• TASK DESCRIPTION: Beginning at the line that includes "454 351 18.78" in the entries below, print each line exactly as it appears, through the last one.

[Collected data entries]
• • • • •

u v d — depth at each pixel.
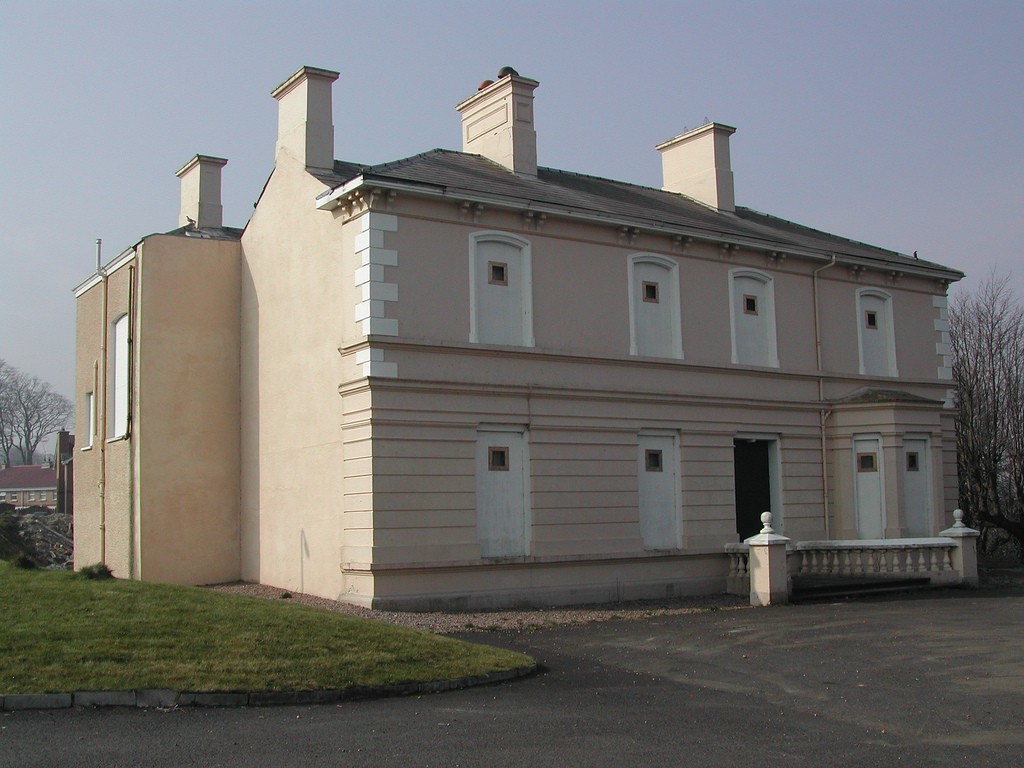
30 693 9.56
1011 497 35.72
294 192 21.08
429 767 7.91
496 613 17.91
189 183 26.69
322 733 8.91
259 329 22.31
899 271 26.08
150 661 10.58
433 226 18.94
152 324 22.23
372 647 11.80
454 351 18.78
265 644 11.41
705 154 27.03
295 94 21.38
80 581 14.49
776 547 19.67
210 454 22.50
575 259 20.73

• • • • •

• TASK SOLUTION:
454 351 18.78
265 644 11.41
705 154 27.03
295 94 21.38
80 581 14.49
776 547 19.67
210 454 22.50
575 259 20.73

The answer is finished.